Geoffrey Maina is an assistant professor in the College of Nursing, Prince Albert Campus, at the University of Saskatchewan in Saskatoon, Saskatchewan, Canada. 

Grete Mehus, PhD, RN, is an Associate Professor in the Faculty of Health Sciences, Department of Health and Care Sciences, and the Head of Research Group Rural and Remote Nursing and Healthcare in Arctic and North-Sami Area at the University of Tromso, The Arctic University of Norway in Tromso, Norway.

Pertice Moffitt, PhD RN, is the manager of Health Research Programs at Aurora Research Institute, Aurora College in Yellowknife, Northwest Territories, Canada.

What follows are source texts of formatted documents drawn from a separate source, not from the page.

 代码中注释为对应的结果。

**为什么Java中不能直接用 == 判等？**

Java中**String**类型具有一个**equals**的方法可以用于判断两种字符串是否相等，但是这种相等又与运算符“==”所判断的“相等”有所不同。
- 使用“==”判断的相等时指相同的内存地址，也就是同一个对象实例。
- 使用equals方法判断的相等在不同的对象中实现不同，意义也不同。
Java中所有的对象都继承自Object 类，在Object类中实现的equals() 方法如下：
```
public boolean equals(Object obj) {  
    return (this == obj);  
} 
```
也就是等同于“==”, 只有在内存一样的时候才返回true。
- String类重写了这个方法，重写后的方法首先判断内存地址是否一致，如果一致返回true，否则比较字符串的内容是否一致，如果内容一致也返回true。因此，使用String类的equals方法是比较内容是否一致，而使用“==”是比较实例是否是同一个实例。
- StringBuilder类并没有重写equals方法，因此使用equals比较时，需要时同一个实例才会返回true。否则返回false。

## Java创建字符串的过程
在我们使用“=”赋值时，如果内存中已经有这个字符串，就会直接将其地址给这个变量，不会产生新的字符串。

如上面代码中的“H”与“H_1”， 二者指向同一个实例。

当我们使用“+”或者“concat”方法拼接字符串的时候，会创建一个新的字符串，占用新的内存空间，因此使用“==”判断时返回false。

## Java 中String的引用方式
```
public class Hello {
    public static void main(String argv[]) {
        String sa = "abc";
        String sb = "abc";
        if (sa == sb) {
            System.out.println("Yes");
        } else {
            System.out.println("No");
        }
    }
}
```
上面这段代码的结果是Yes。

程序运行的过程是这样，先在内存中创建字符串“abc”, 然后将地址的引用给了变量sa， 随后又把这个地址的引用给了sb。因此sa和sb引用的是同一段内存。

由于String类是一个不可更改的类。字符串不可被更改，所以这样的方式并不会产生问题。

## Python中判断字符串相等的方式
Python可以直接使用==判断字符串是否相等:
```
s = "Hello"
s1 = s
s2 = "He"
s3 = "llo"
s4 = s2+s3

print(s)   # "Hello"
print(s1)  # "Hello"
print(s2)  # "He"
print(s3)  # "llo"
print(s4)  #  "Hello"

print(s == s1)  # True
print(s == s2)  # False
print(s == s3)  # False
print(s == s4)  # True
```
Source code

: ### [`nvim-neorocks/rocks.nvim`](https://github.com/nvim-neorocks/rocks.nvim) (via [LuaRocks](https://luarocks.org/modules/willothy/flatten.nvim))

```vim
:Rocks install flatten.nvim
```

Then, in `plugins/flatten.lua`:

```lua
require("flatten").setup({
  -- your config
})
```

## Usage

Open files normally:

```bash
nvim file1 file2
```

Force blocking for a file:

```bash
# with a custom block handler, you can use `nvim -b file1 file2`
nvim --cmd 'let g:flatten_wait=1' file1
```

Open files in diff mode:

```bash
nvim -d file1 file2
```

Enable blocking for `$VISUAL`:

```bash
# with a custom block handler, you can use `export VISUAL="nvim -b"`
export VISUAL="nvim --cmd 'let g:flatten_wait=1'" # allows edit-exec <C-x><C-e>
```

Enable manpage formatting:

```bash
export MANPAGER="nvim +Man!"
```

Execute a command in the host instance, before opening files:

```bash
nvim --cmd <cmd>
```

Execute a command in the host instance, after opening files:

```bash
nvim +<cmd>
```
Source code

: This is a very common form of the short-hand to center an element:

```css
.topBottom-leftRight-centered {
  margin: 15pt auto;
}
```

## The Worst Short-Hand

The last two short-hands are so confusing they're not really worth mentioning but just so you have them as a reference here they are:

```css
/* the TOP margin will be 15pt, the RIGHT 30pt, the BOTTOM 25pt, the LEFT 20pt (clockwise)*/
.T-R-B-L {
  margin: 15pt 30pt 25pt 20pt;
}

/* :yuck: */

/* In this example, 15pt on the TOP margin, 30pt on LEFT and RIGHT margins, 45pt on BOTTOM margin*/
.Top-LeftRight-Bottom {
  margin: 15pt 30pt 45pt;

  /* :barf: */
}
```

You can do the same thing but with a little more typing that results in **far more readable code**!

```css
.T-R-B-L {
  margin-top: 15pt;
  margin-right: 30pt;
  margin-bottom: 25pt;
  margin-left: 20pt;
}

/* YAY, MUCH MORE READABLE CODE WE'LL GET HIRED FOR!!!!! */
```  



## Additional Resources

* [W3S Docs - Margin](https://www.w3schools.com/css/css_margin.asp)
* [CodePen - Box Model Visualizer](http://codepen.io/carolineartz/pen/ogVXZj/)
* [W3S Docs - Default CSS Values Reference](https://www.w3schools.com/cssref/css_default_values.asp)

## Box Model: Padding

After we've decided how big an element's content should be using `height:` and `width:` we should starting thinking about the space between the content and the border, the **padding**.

Snefrid Møllersen is a clinical psychologist and researcher at the Sámi Norwegian National Advisory Unit on Mental Health and Abuse (SANKS), Finnmark Hospital Trust, in Norway.

Gert Mulvad is a family physician at the Centre for Primary Health in Nuuk, Greenland. 

Rachel Munday, MNP, is the Nurse in Charge at Aklavik Community Health Centre in Northwest Territories, Canada.

Bente Norbye is the leader of the research group of Health Professional Education and a professor at the Centre for Faculty Development in the Department of Health and Care Sciences at UiT the Arctic University of Norway in Tromso, Norway.

Aleksandra Obutova is the Deputy Chief Physician at the Phthisiatry Research-Practice Center, in Sakha (Republic) Yakutia, Russia.

Carrie Pratt, RN MN (Cand), is a Registered Nurse in the Saskatchewan Health Authority and a graduate student in the College of Nursing at University of Saskatchewan in Saskatoon, Saskatchewan, Canada.

Lea Rättyä, PhD, MTh, RH, deaconess, is a Regional Coordinator at Diaconia University of Applied Sciences in Finland.

Sirkka Saranki-Rantakokko is the principal lecturer and coordinator of R&D coaching the Lapland University of Applied Sciences in Rovaniemi, Finland.

Sigrun Sigurdardottir, RN, MSc, PhD, is an Assistant Professor and Head of the Faculty of Graduate Studies in the School of Health Sciences at the University of Akureyri in Akureyri, Iceland.

Susan Starks, RN, BScN, MSc Community Health, is the Instructor/Coordinator of the Practical Nurse Program in the School of Health Education and Human Services at Yukon College, Whitehorse, Yukon.

Yury Sumarokov, MD, PhD, is affiliated with the Northern State Medical University in Arkhangelsk, Russian Federation.